Bombers' bats strand go-ahead run in 8th

NEW YORK -- For the new-look Yankees offense, it was an early chance to impress.

Or not.

In the eighth inning of a tie game Wednesday night against the Orioles, the Yankees had the go-ahead run at third base with one out and newcomers Jacoby Ellsbury, Carlos Beltran and Brian McCann scheduled to bat. They didn't score, and the Orioles scored off Shawn Kelley in the ninth to beat the Yankees 5-4.

It's been a mostly underwhelming start for the Yankees' hitters, especially for McCann, who went 0-for-12 in the Baltimore series to drop his batting average to .152. While it's far too early for McCann to be a cause for major concern, the local opinion on the new Yankees catcher could be shaped (fairly or unfairly) by how he does this weekend against the Red Sox.

"It's weird," McCann said. "I feel good at the plate. But you look up, and I'm not getting any hits."

McCann actually made solid contact in the eighth, but his fly ball to medium-deep center field ended the inning. The bigger problem for the Yankees was that with Brett Gardner on third base with one out, Ellsbury popped up for the second out (allowing the Orioles to walk Beltran and pitch to McCann).

Ellsbury, who will face his former team for the first time on Thursday night, is off to a decent start at the plate. But Mark Teixeira's injury has turned him from a leadoff hitter into a No. 3 hitter, and given a chance to deliver a key hit Wednesday, he wasn't able to take advantage.

"[Orioles left-hander Brian Matusz] threw me a slider down and away," Ellsbury said. "I thought I could lift it to the outfield. It didn't happen."

The Yankees haven't been awful at the plate in the early going, but they haven't been high-powered, either. Until Beltran and Kelly Johnson homered in the second inning Wednesday, the Yankees had hit just three home runs in eight games.

Girardi said Wednesday afternoon that he's not yet close to being concerned about McCann's slow start.

"There's no sign of concern," he said. "I feel like his timing's a little bit off. It seems at times he's been a little bit late. But he'll fix that. I'm not worried about that."
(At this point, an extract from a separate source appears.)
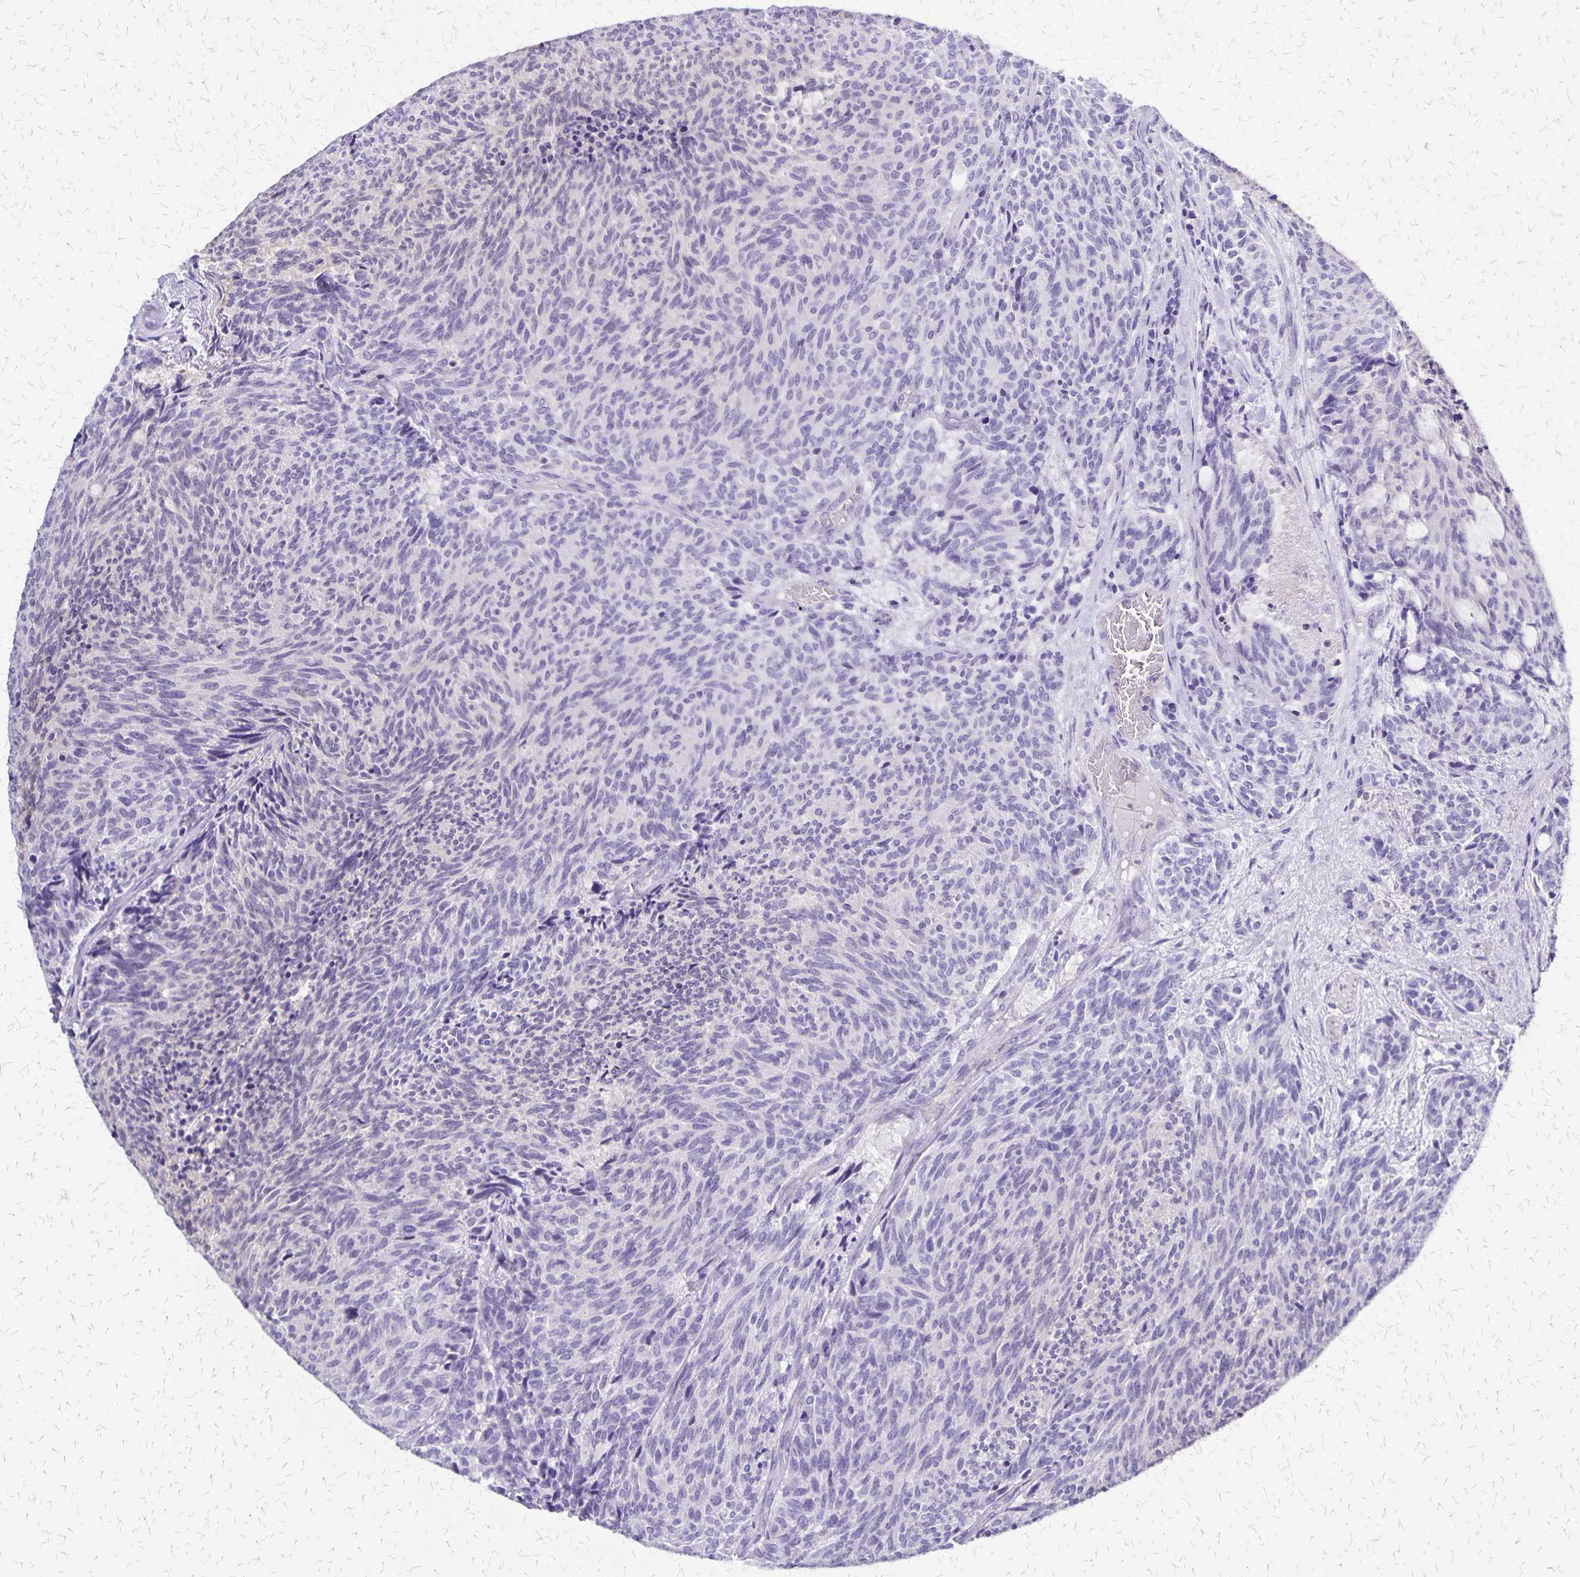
{"staining": {"intensity": "negative", "quantity": "none", "location": "none"}, "tissue": "carcinoid", "cell_type": "Tumor cells", "image_type": "cancer", "snomed": [{"axis": "morphology", "description": "Carcinoid, malignant, NOS"}, {"axis": "topography", "description": "Pancreas"}], "caption": "Tumor cells are negative for brown protein staining in carcinoid.", "gene": "SI", "patient": {"sex": "female", "age": 54}}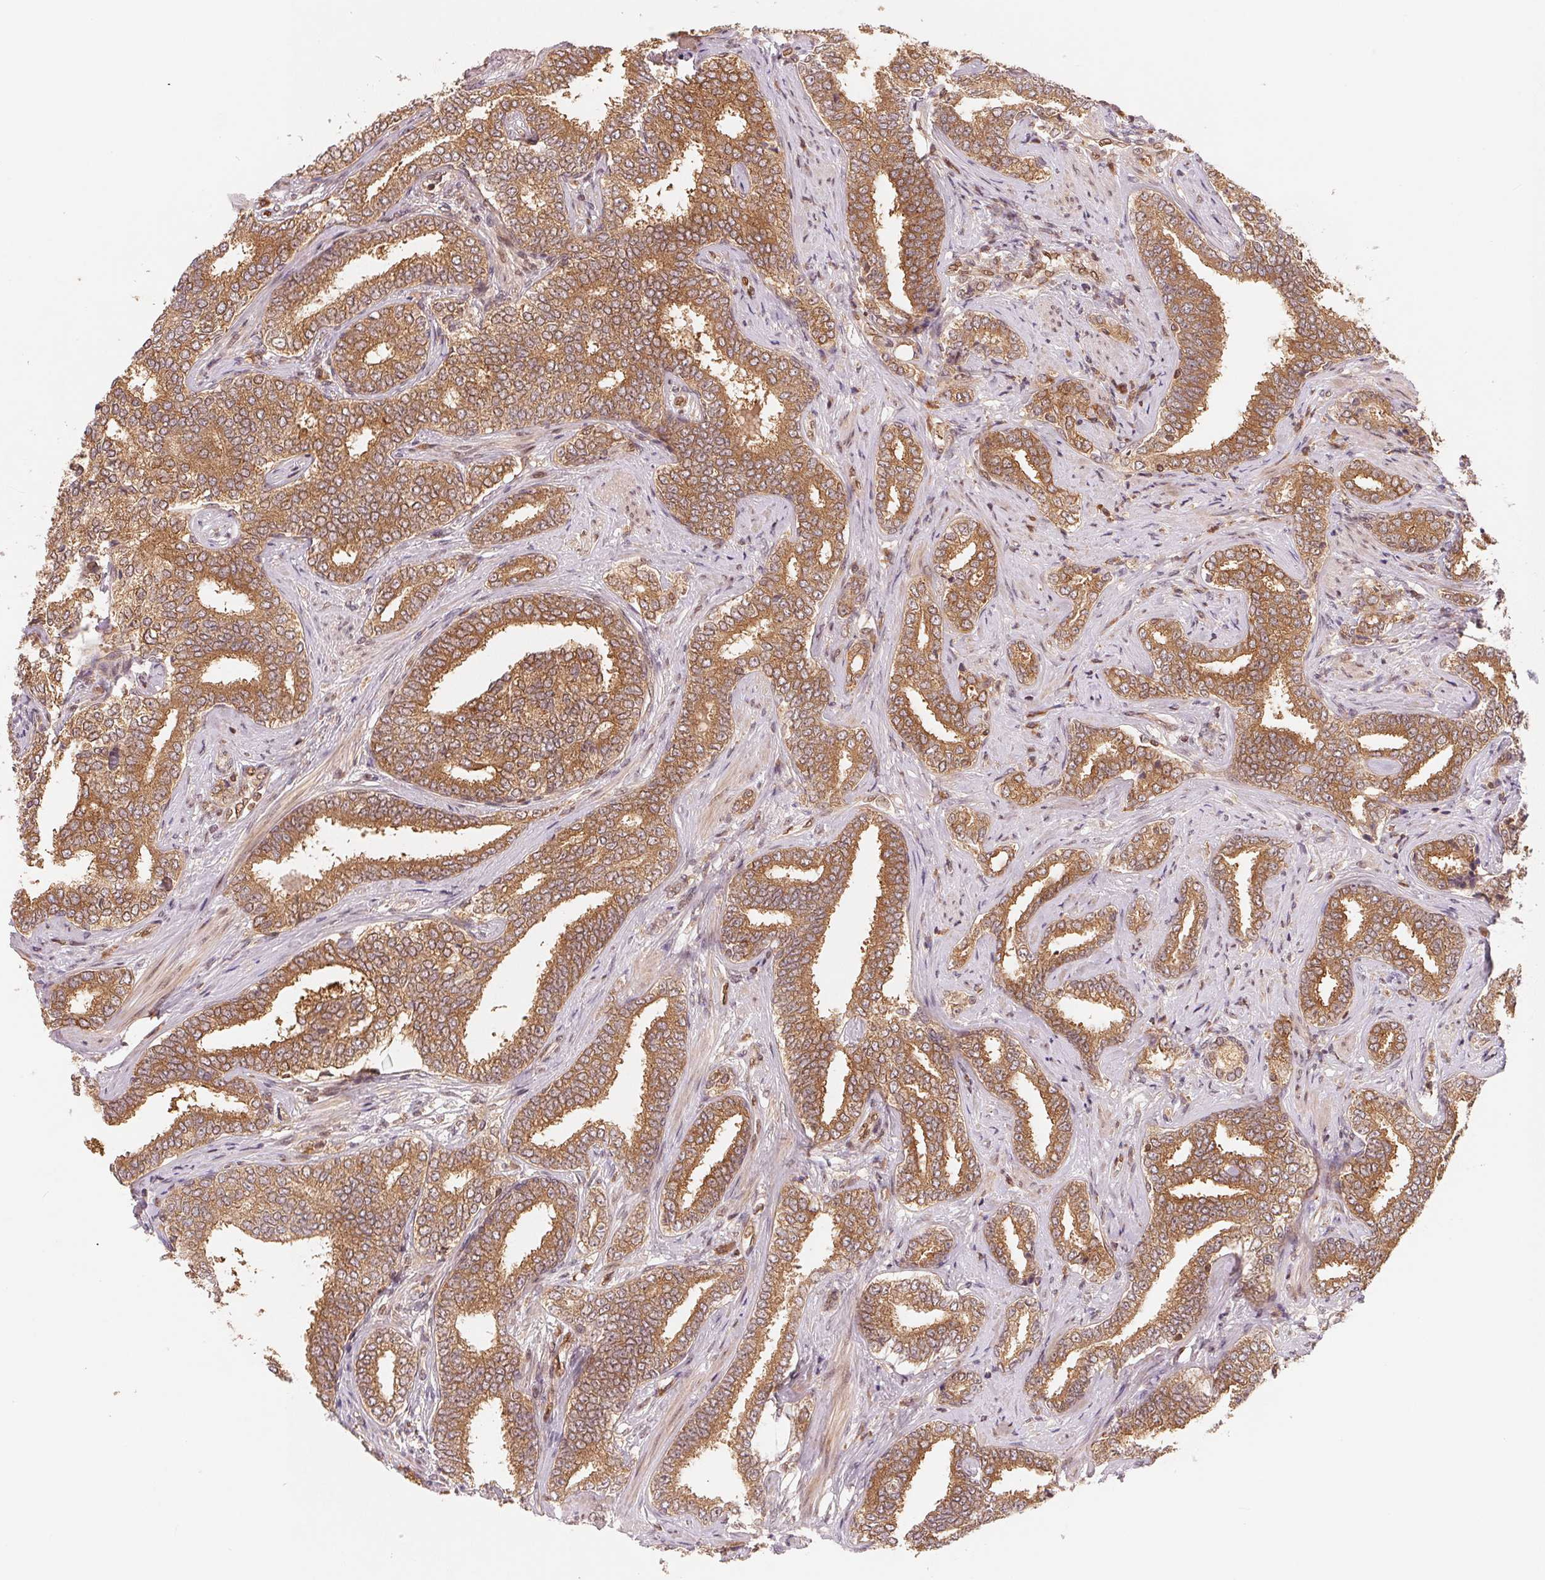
{"staining": {"intensity": "moderate", "quantity": ">75%", "location": "cytoplasmic/membranous,nuclear"}, "tissue": "prostate cancer", "cell_type": "Tumor cells", "image_type": "cancer", "snomed": [{"axis": "morphology", "description": "Adenocarcinoma, High grade"}, {"axis": "topography", "description": "Prostate"}], "caption": "Human prostate cancer stained with a protein marker reveals moderate staining in tumor cells.", "gene": "CCDC102B", "patient": {"sex": "male", "age": 72}}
The captain bunts: After Gardner led off the eighth inning with a double, Girardi chose to have Derek Jeter bunt Gardner over to third base. It was a move many managers would make, but one that was a touch surprising because a Jeter base hit would have given the Yankees the lead.

"It's easier to score from third base," Girardi said. "And [Gardner's] speed puts pressure on the defense. About anything will score the run other than a popup on the infield."

True enough. But Ellsbury popped up, and the Yankees never did score the run.

Girardi said he gave Jeter the sign to bunt, but there was some feeling in the Yankees clubhouse that Jeter was bunting for a hit. The Yankees had noticed that Orioles first baseman Chris Davis was playing back.

The closer fails: Kelley, filling in as closer with David Robertson hurt, gave up the two game-deciding runs in the ninth. Kelley wasn't hit hard, but closing is very much a results-driven job.

McCann defended Kelley by pointing out that two of the Orioles' hits in the inning came on bloops to the outfield, but Kelley took some of the blame himself.

"I felt like I made some good pitches early in the count to get ahead," he said. "Then I got the ball down, but I would have liked for some of those pitches to be in the dirt, rather than just down. Then maybe they don't hit them.

"Ninth inning, tie game, I've got to go out and get three outs."